Work task:
Leave out the images and output the records word for word.

Records to use:
#####
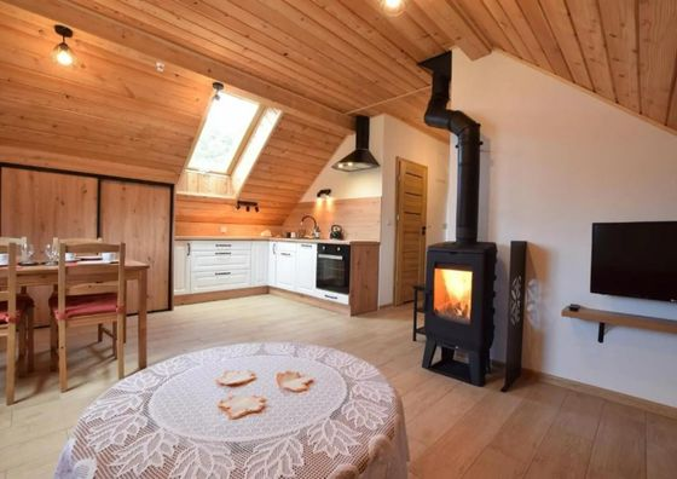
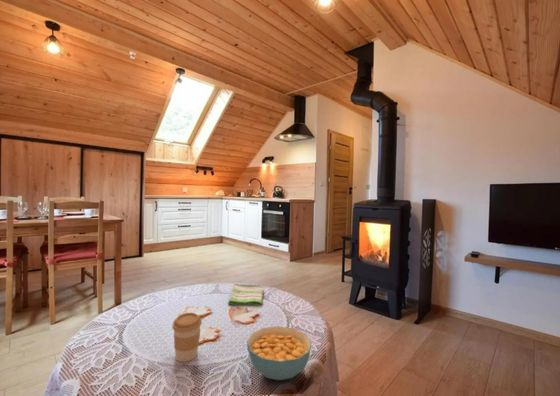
+ cereal bowl [246,325,313,381]
+ dish towel [227,283,264,306]
+ coffee cup [171,312,203,363]
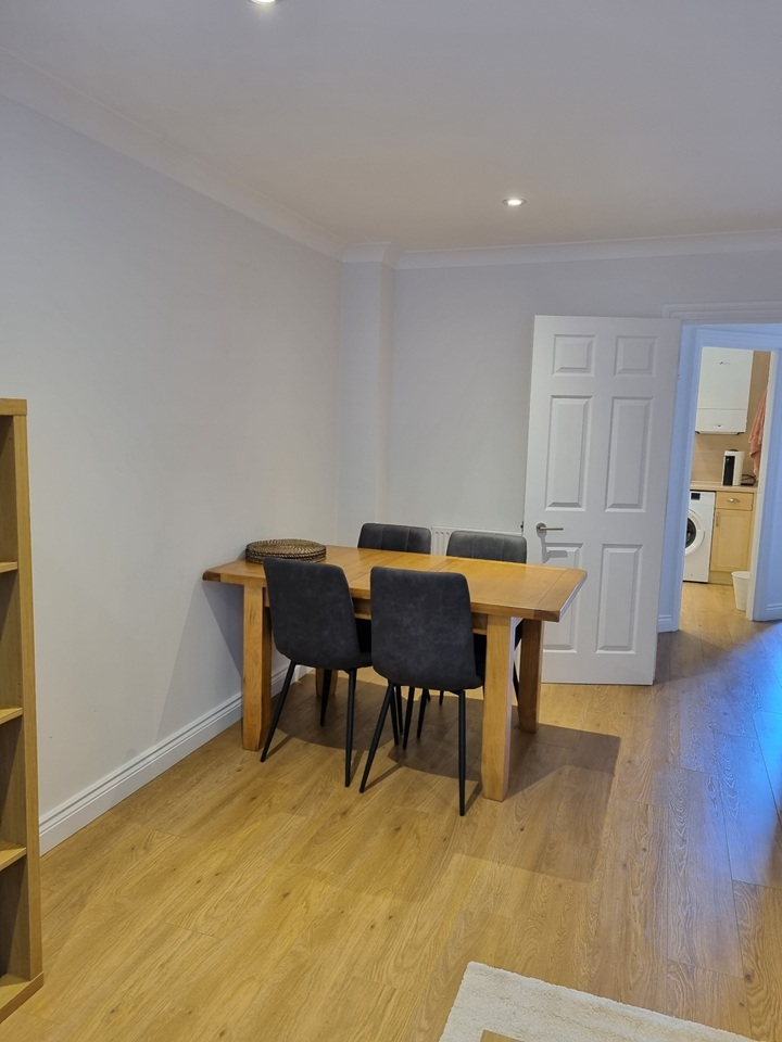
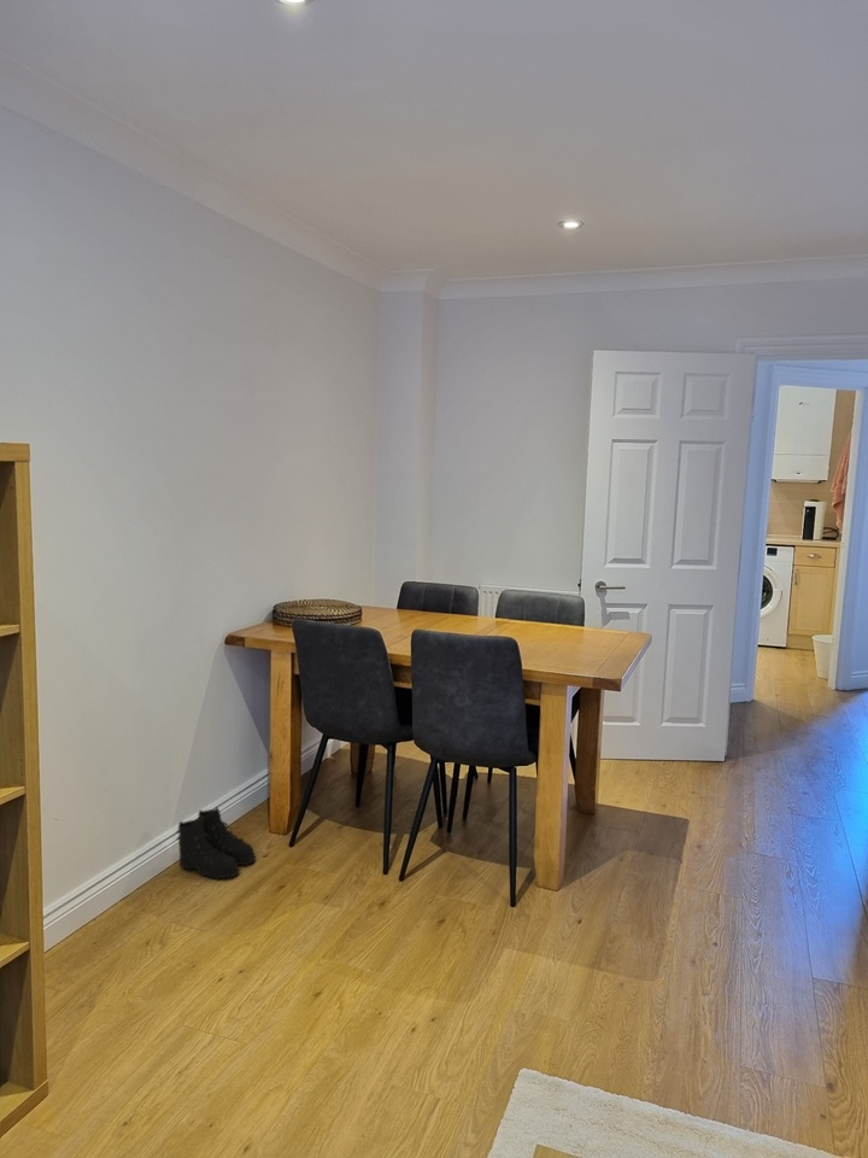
+ boots [175,806,257,881]
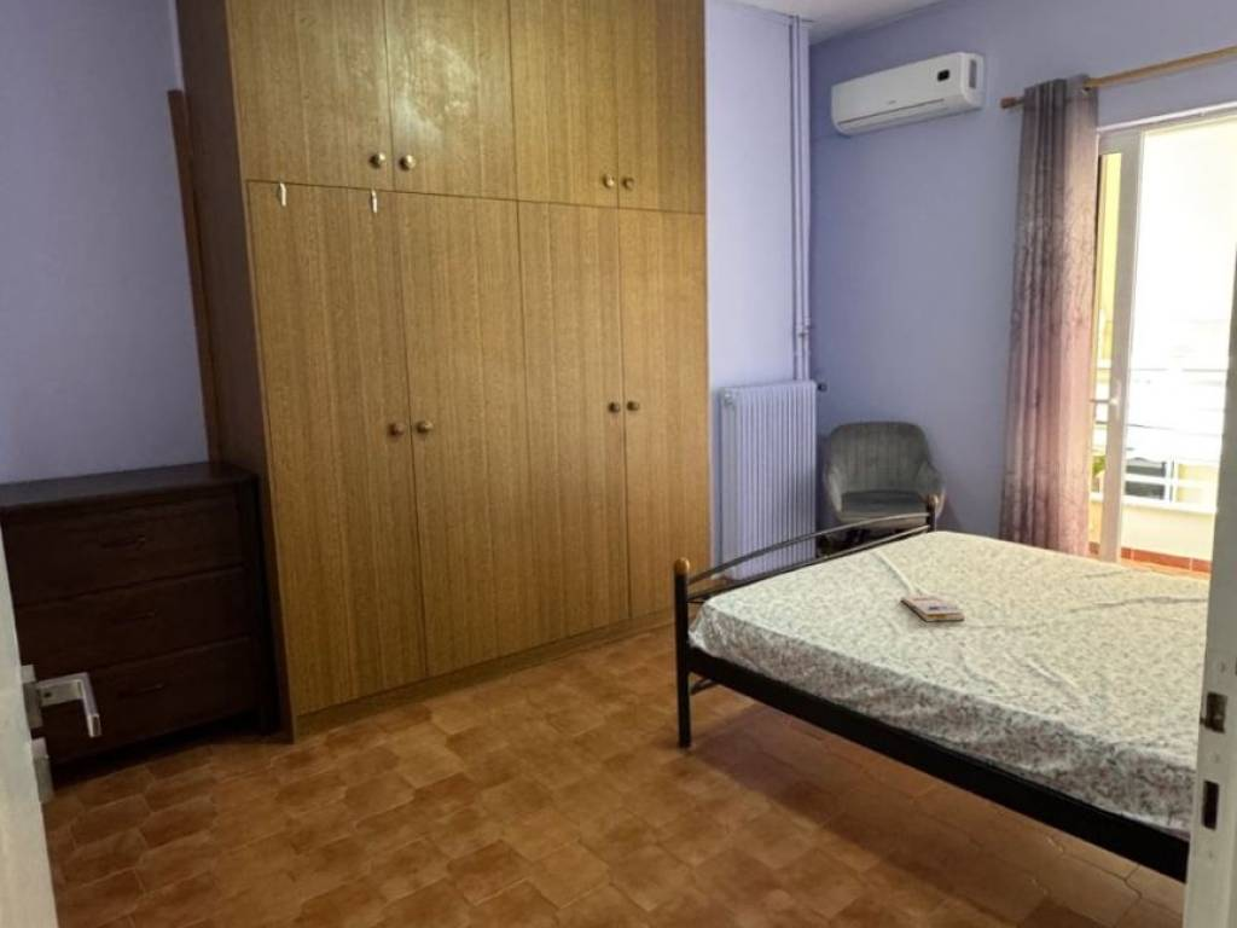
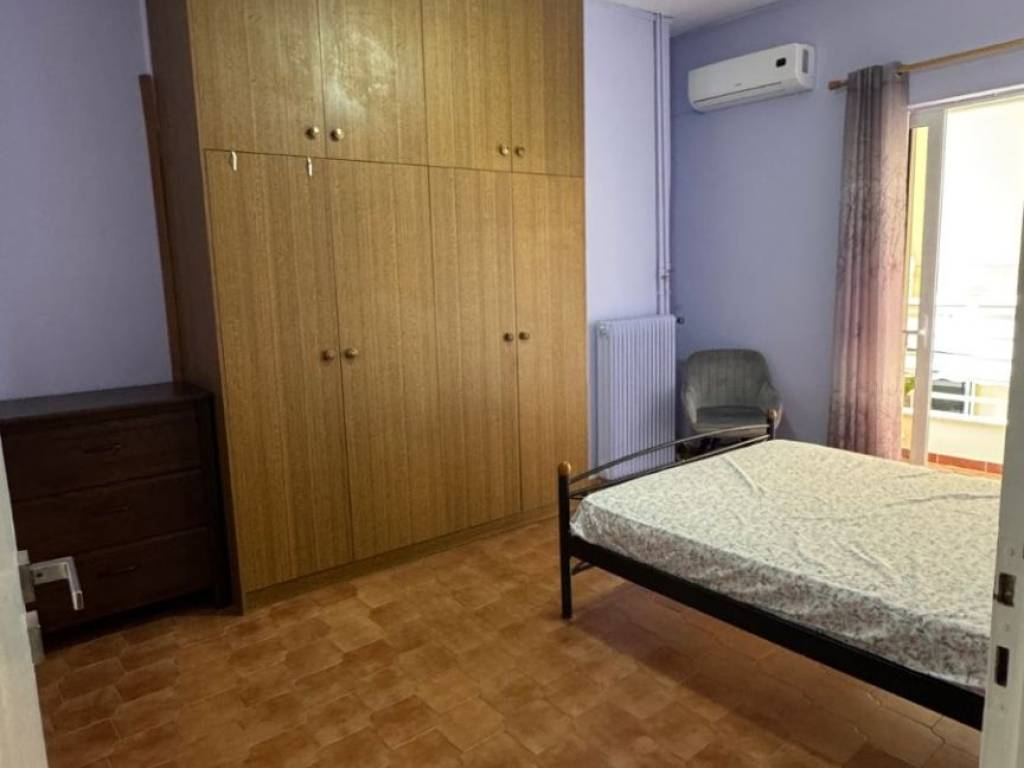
- paperback book [900,594,966,624]
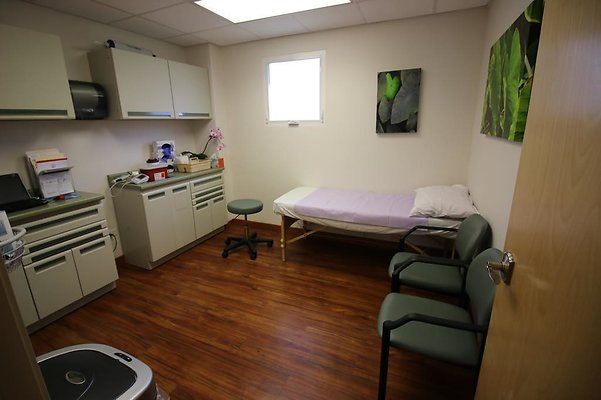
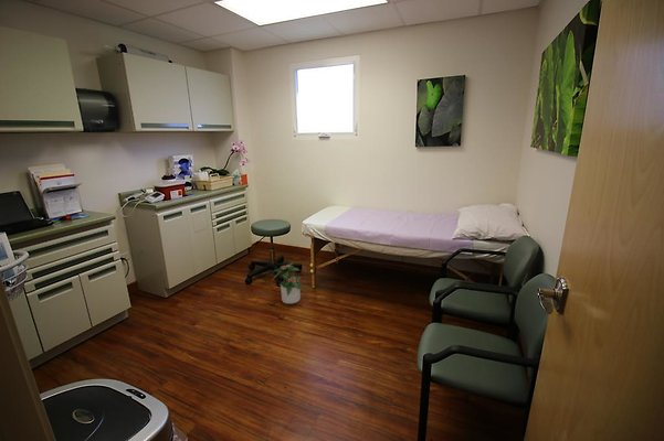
+ potted plant [271,261,305,304]
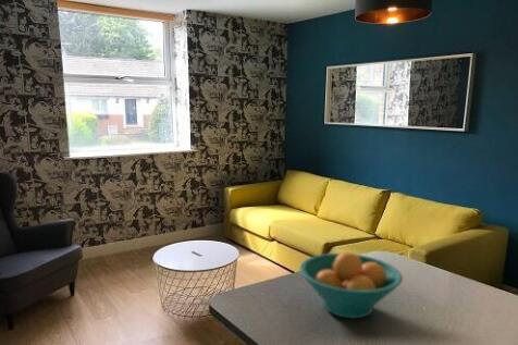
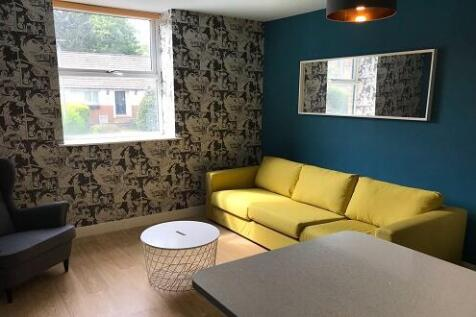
- fruit bowl [298,250,404,320]
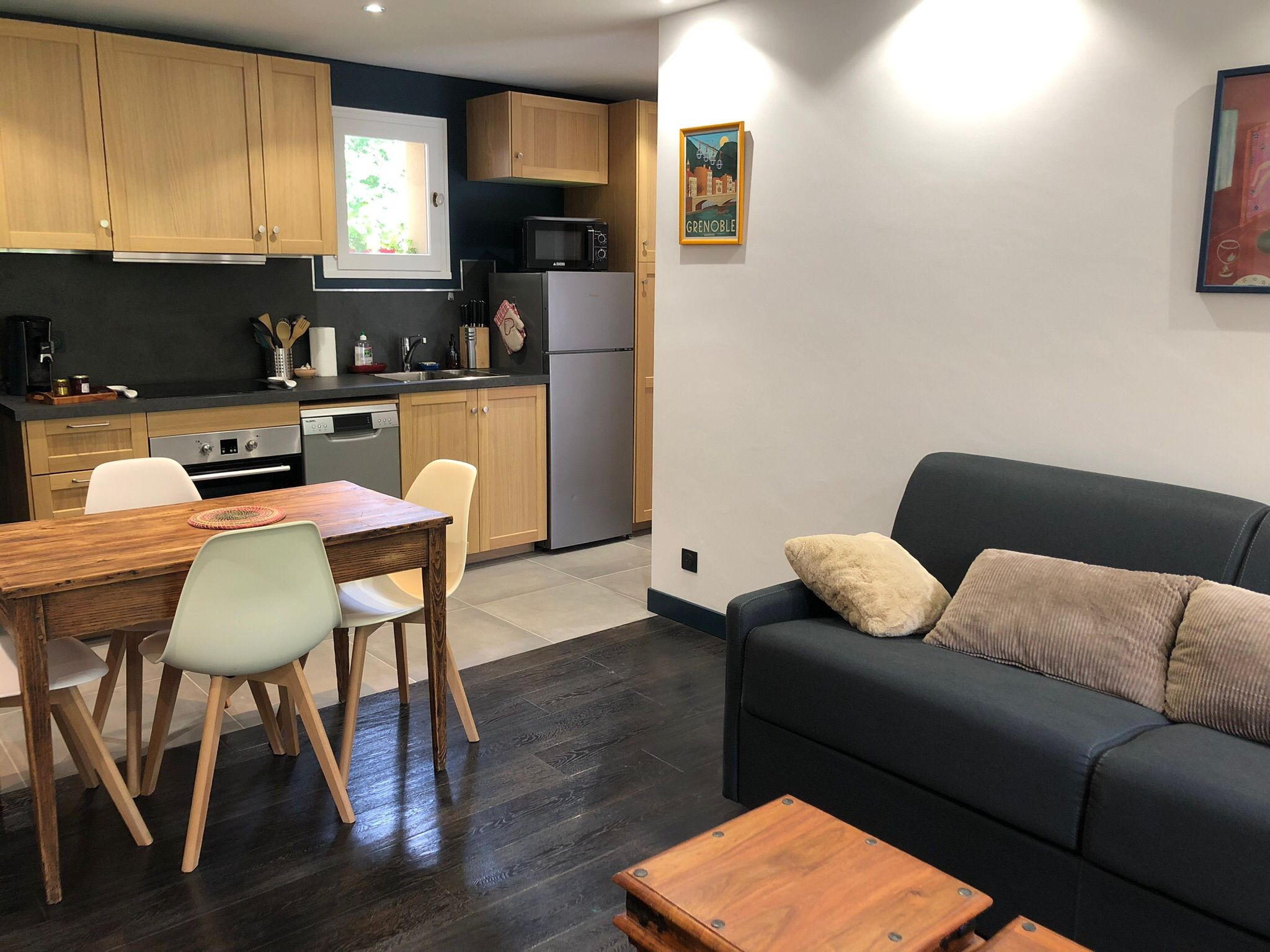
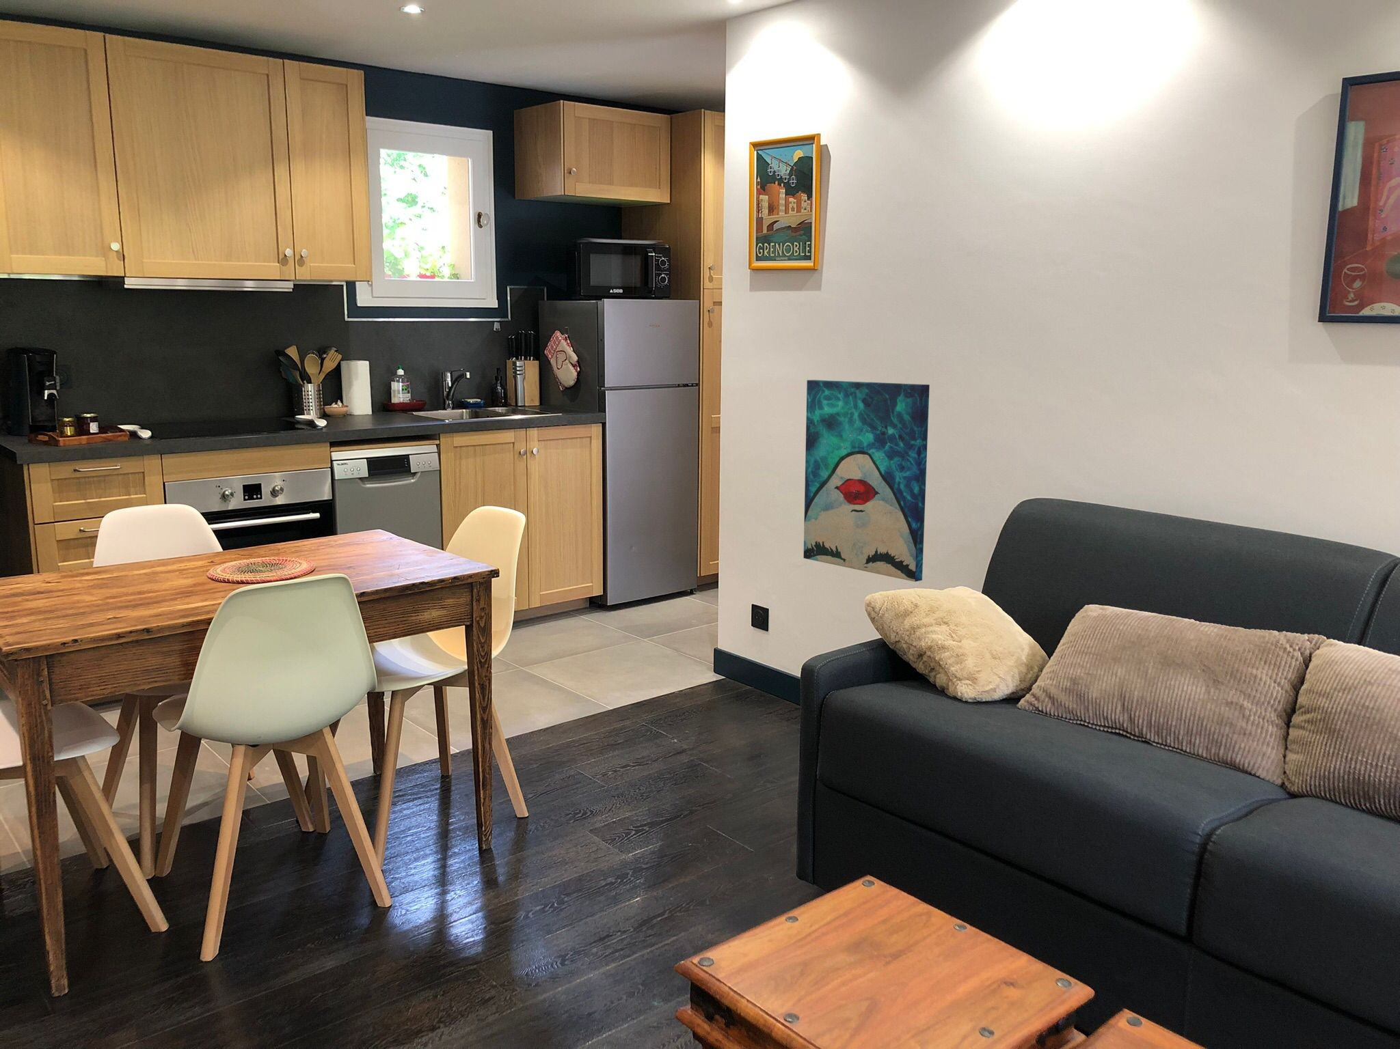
+ wall art [804,379,930,583]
#####
Answer section:
+ cereal bowl [246,325,313,381]
+ dish towel [227,283,264,306]
+ coffee cup [171,312,203,363]
+ boots [175,806,257,881]
- paperback book [900,594,966,624]
+ potted plant [271,261,305,304]
- fruit bowl [298,250,404,320]
+ wall art [804,379,930,583]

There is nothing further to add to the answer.